Friday, June 6, 2008

Sooty Mold

Wow. Today was a day of deep cleaning. You know the kind...under the kitchen sink. Behind the garbage can. On top of the fridge. And of course...EVERY SINGLE LEAF OF THE ORANGE TREE! What? You say you cleaned your Orange Tree? Yes I did, and I learned a bit about insect excretions in the process.

A few
 days ago I noticed the orange tree was, well,...not orange,...not green,...but black. Yikes! A dark, dull, ashy, gritty, sticky, black substance thickly covered all the leaves on our mid-sized, (5 years old?) orange tree. I had to do something. This does not look good for happy chlorophyll pumping activity.

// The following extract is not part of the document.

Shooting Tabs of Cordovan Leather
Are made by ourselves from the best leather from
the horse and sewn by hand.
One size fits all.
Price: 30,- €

So I did some research, and found through the Ag Extension and various sites, a bit about the problem. It's Sooty Mold combined with insect honeydew, (which is aphid or whitefly secretions). Turns out I was kind of right about the food production "blocking effects" of this stuff. Invading insects secrete a clear, sticky stuff, (honeydew) on leaves, and then wind-borne, Sooty Mold spores stick to the honeydew and create the thick, black coating which does block plant photosynthesis.

Yowsa!

My readings suggested washing the leaves with Murphy's Oil soap, so I went for it. It took over an hour and I was covered with sticky flaky bug shit by the end, but I got great aesthetic results. See my before and after pics!

Before
















After! 
















After the long, meticulous and loving cleaning, I also gave the whole tree a nice soapy spritz and then moved on to all the other citrus trees in the yard. They are unaffected with the mold so far. Let's keep it that way. So I spritzed them all with Murphy's too. The soapy spritz is also supposed to help keep the critters away. I looked and didn't see a lot of bugs, but I do think I saw some tiny whitefly larve on the underside of one leaf. Bye bye suckers (literally).

I'll keep trying the soapy spritz, (just found a suggestion to try baking soda and vegetable oil with the Murphy's -might try that) on all the tress. I'm avoiding pesticides at all costs and I'll keep you posted on the results. And if I get a bumper crop of citrus next winter and you come down for a sunny visit, I'll squeeze you a glass.

In any case, my orange tree looks much better and looks to me like it feels much better too.

...and now, after the grossness of that job, I better go look and feel much better too.

Splasssshhhhhh.................Ahhhhhhh







4 comments:

Random Michelle K said...

OK, I love plants and all, but I'm not sure I would have the patience to wash all the leaves on my plant.

Kudos for you!

Nathan said...

I'll take that a step further. I'm sure I'd happily spritz the unaffected trees. The moldy one? I'd chop it down and start over again.

Nathan said...

BTW,

You're blog doesn't know what time zone it lives in.

Nathan said...

I'm putting this here as well as having answered you at my place.

re: responding to a comment.

1. If you click on a name that shows up as a link, it'll go to their Blogger profile. (In some people's blogs you can have it link to whatever you like...including your blog.

2. If you're on a page that's showing your post and the comments, there'll be a little "post a comment" link after the last comment.